Before World War I, a British military magazine wondered, “When will the professional military class realize machine guns had become a permanent presence in battle? What will they do about it?” Today, we ask the same about the U.S. military and small drones. Small drones are in high demand worldwide; a recent Royal United Services Institute report found that Ukraine was going through as many as 10,000 small drones per month. In 2024, Ukraine could use as many small drones on the battlefield as it does artillery shells. Effective small drones are not expensive or difficult to manufacture; in Ukraine, many are provided by volunteer groups. A single first-person drone is now below the price point of an automatic rifle, and they have been weaponized by groups ranging from Mexican cartels to Hamas, the Taliban, and ISIL. And drone proliferation is accelerating.
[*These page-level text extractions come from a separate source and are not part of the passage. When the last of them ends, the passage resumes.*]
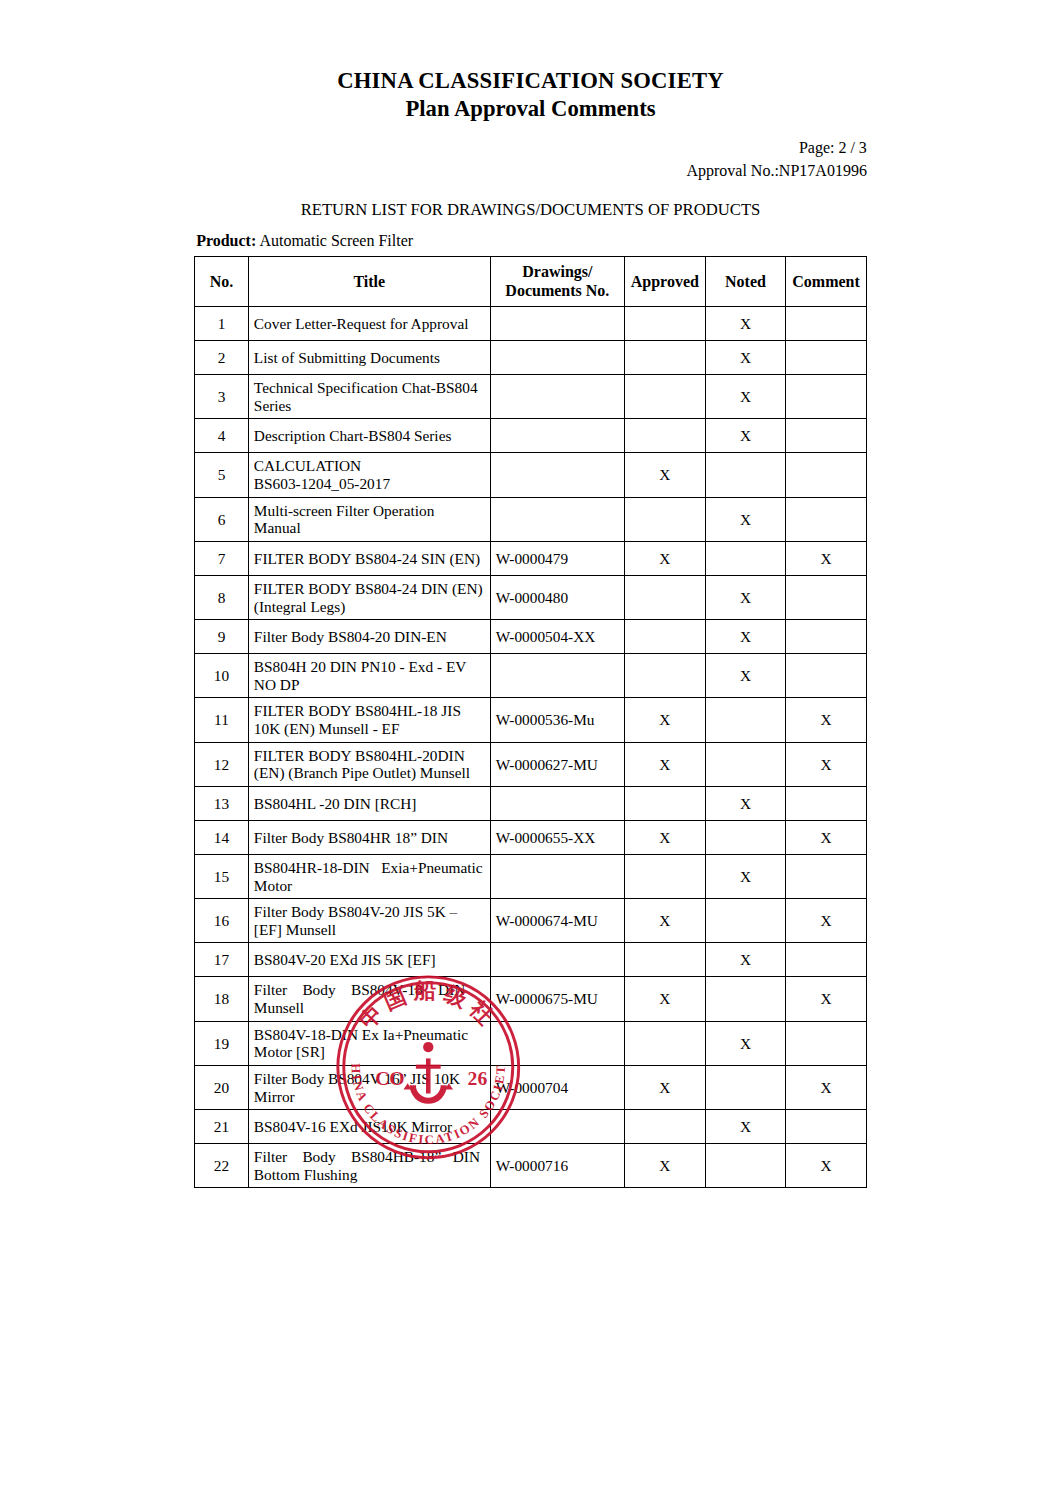CHINA CLASSIFICATION SOCIETY
Plan Approval Comments
Page: 2 / 3
Approval No.:NP17A01996
RETURN LIST FOR DRAWINGS/DOCUMENTS OF PRODUCTS
Product: Automatic Screen Filter
| No. | Title | Drawings/ Documents No. | Approved | Noted | Comment |
| --- | --- | --- | --- | --- | --- |
| 1 | Cover Letter-Request for Approval | | | X | |
| 2 | List of Submitting Documents | | | X | |
| 3 | Technical Specification Chat-BS804 Series | | | X | |
| 4 | Description Chart-BS804 Series | | | X | |
| 5 | CALCULATION BS603-1204_05-2017 | | X | | |
| 6 | Multi-screen Filter Operation Manual | | | X | |
| 7 | FILTER BODY BS804-24 SIN (EN) | W-0000479 | X | | X |
| 8 | FILTER BODY BS804-24 DIN (EN) (Integral Legs) | W-0000480 | | X | |
| 9 | Filter Body BS804-20 DIN-EN | W-0000504-XX | | X | |
| 10 | BS804H 20 DIN PN10 - Exd - EV NO DP | | | X | |
| 11 | FILTER BODY BS804HL-18 JIS 10K (EN) Munsell - EF | W-0000536-Mu | X | | X |
| 12 | FILTER BODY BS804HL-20DIN (EN) (Branch Pipe Outlet) Munsell | W-0000627-MU | X | | X |
| 13 | BS804HL -20 DIN [RCH] | | | X | |
| 14 | Filter Body BS804HR 18” DIN | W-0000655-XX | X | | X |
| 15 | BS804HR-18-DIN Exia+Pneumatic Motor | | | X | |
| 16 | Filter Body BS804V-20 JIS 5K – [EF] Munsell | W-0000674-MU | X | | X |
| 17 | BS804V-20 EXd JIS 5K [EF] | | | X | |
| 18 | Filter Body BS804V-18 DIN Munsell | W-0000675-MU | X | | X |
| 19 | BS804V-18-DIN Ex Ia+Pneumatic Motor [SR] | | | X | |
| 20 | Filter Body BS804V 16” JIS 10K Mirror | W-0000704 | X | | X |
| 21 | BS804V-16 EXd JIS10K Mirror | | | X | |
| 22 | Filter Body BS804HB-18” DIN Bottom Flushing | W-0000716 | X | | X |
中国船级社 CHINA CLASSIFICATION SOCIETY CO 26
Currently, the U.S. military is being left out. Troops cannot afford to meet drones for the first time on the battlefield. Existing tactics and equipment struggle against the onslaught of small, cheap weapons, and troops must be exposed to drones in training to adapt. In January, the U.S. military lost its first soldiers to an enemy air attack since the Korean War in a drone attack in Jordan. Are we repeating the sins of the cancellation of the Guardian Angel program, where traditionalism killed an urgent requirement for ground forces? The U.S. military cannot let sailors, soldiers, airmen, and Marines fall further behind the curve. There is promising progress with the opening of counter-drone schools in the U.S. Army and Marine Corps, but using small drones in the offense is still woefully behind. The military must change, or thousands of U.S. ground forces that remain exposed at the tactical edge could experience their version of the Somme in the next war.



Walker D. Mills is a U.S. Marine Corps infantry officer and MQ-9A Reaper student pilot. He has also worked with unmanned systems as an exchange officer with the Colombian Navy and Marine Corps.

Trevor “Mrs.” Phillips-Levine is a U.S. naval aviator and a special operations joint terminal attack controller instructor. He currently serves as the Joint Close Air Support division officer at the Naval Aviation Warfighting Development Center and as an advisor for weaponized small drone development in a cooperative research and development agreement.